Ohne Satzverlust marschiert die 18-jährige Emma Raducanu in Flushing Meadows in den Viertelfinal. Geht ihr Höhenflug auch gegen die letzte Schweizer Hoffnung Belinda Bencic weiter?
Rückblende: Emma Raducanu spielt sich im Juli bei ihrem ersten Grand-Slam-Turnier in Wimbledon als Weltnummer 338 bis in den Achtelfinal und lässt die ganze britische Tennis-Nation träumen. Im Viertelfinal nimmt der Lauf der 18-Jährigen dann ein abruptes Ende, das im Anschluss für grosse Polemik sorgt. Nachdem der Teenager auch Ajla Tomljanovic bis Mitte des Startsatzes Paroli bieten kann, verschwindet sie nach fünf verlorenen Games in Serie aufgrund offensichtlicher Probleme in der Magengegend in die Katakomben – und kehrt nicht mehr auf den Court zurück.
Kurz darauf wird bekannt, dass die Britin die Partie wegen Atemproblemen aufgeben musste. «Ich bin geschockt, Emma muss verletzt sein, wenn sie die Entscheidung getroffen hat, aufzugeben», zeigt sich Gegnerin Tomljanovic besorgt. Weniger dramatisch sieht es TV-Kommentator John McEnroe, der den Rückzug in einer ersten Ferndiagnose als Zeichen mentaler Schwäche deutet: «Ich fühle Mitleid für Emma. Es scheint, dass es ihr ein bisschen viel wurde.»
Eindrückliche Rückkehr
Bei den US Open meldet sich Raducanu nun bloss zwei Monate später eindrücklich zurück. Mit einer verblüffenden Selbstverständlichkeit spielt sich der Teenager erst durch die Qualifikation und lässt dann auch ihre Gegnerinnen im Hauptfeld alt aussehen. Dank mittlerweile sieben Siegen am Stück schafft sie bei ihrem zweiten Major-Turnier der Karriere zum zweiten Mal den Sprung in die zweite Woche – und das jeweils notabene ohne Satzverlust.
Im Achtelfinal weist Raducanu Barty-Bezwingerin Shelby Rogers in die Schranken und verliert gegen die Amerikanerin nur drei Games – und damit zwei mehr als gegen die Spanierin Sorribes Toro in der Runde zuvor. Wirklich gefordert wird sie auf dem direkten Weg in den Viertelfinal eigentlich nie. Auch wenn die Tochter eines Rumänen und einer Chinesin betont: «Diese Resultate sind ziemlich irrelevant, weil die Games oft über Einstand gehen.
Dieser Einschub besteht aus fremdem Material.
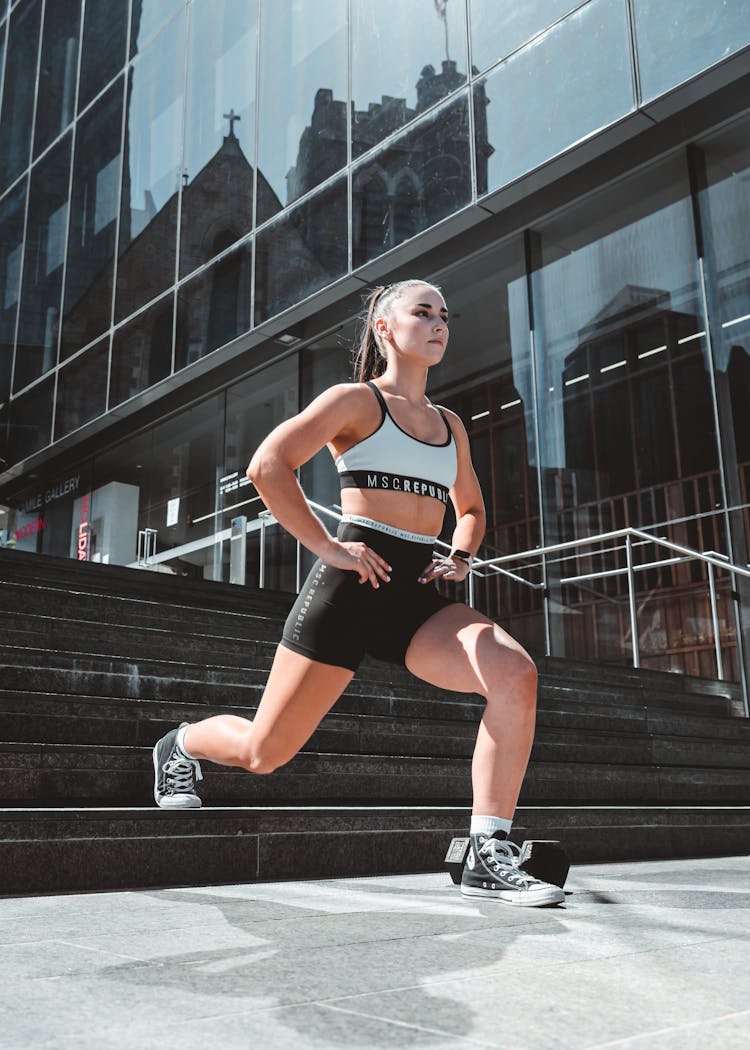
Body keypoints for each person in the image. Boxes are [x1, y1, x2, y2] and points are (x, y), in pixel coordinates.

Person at [152, 279, 564, 907]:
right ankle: (179, 744)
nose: (438, 324)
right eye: (422, 312)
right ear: (384, 328)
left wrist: (459, 554)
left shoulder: (451, 425)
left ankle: (487, 850)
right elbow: (267, 465)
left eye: (444, 315)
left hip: (419, 600)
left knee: (513, 672)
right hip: (350, 584)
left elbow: (472, 507)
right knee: (264, 752)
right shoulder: (354, 402)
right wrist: (327, 547)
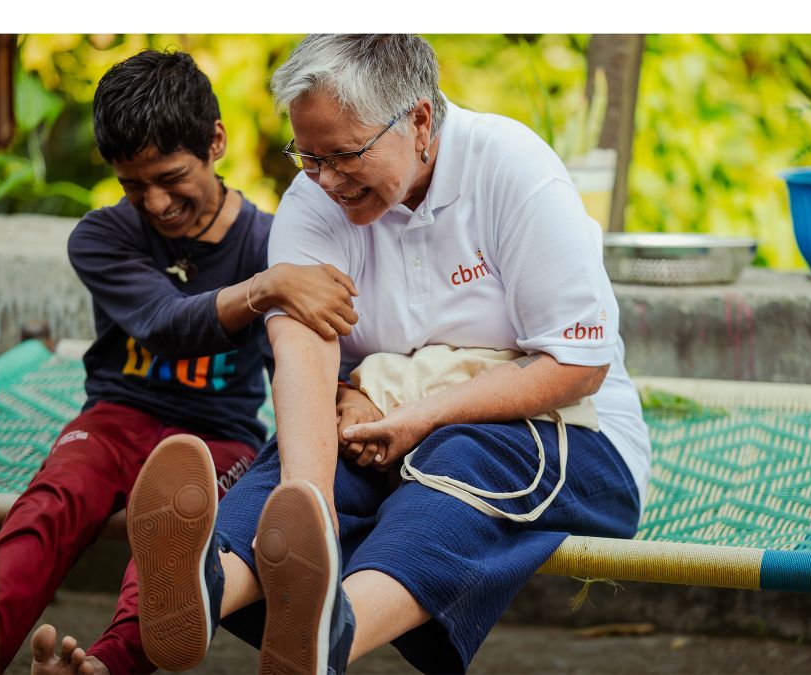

Man kann sie alle gewinnen, aber es sind so enge Matches.»
«Etwas ganz Spezielles siehst du auf den ersten Blick»
Im Stile eines Routiniers dämpft Raducanu so die entstandene Euphorie um ihre Person. Schliesslich weiss sie nach den Erlebnissen in Wimbledon genau, wie schnell sich das Blatt wenden kann. Und wie damals in der Heimat reihen sich die Lobeshymnen auch in diesen Tagen in New York aneinander. «Etwas ganz Spezielles siehst du auf den ersten Blick; genau das ist Raducanu», schwärmt etwa die 18-fache Grand-Slam-Siegerin Martina Navratilova.
Auch Achtelfinal-Gegnerin Rogers ist voll des Lobes und bewundert insbesondere, wie Raducanu ihren allerersten Auftritt im imposanten Arthur-Ashe-Stadion meisterte. «Ich freue mich für sie. Das ist die nächste Generation unseres Sports, und er ist in guten Händen», so die 28-Jährige. Und der britische Fernsehmoderator Richard Osman ist bereits jetzt überzeugt: «Sie wird innerhalb von drei Jahren der grösste Star im britischen Sport sein.»
Viertelfinal-Gegnerin Bencic ist gewarnt
Im Viertelfinal wartet mit Olympiasiegerin Belinda Bencic die nächste Hürde auf die Weltnummer 150. «Sie hat viel Erfahrung auf der Tour. Sie ist in Topform, hat olympisches Gold gewonnen», weiss Raducanu und erwartet eine sehr schwierige Partie. «Ich weiss, wenn ich eine Chance haben will, muss ich wirklich gutes Tennis spielen.»
Gewarnt ist aber auch die Schweizerin. «Emma ist auf dem Vormarsch und ein tolles Talent», betont Bencic und fügt an: «Ich habe noch nicht viel gesehen, wie sie spielt. Aber was ich gesehen habe ist, dass sie definitiv sehr athletisch ist und sich gut bewegt. Und ich meine, sie liefert grossartige Ergebnisse.»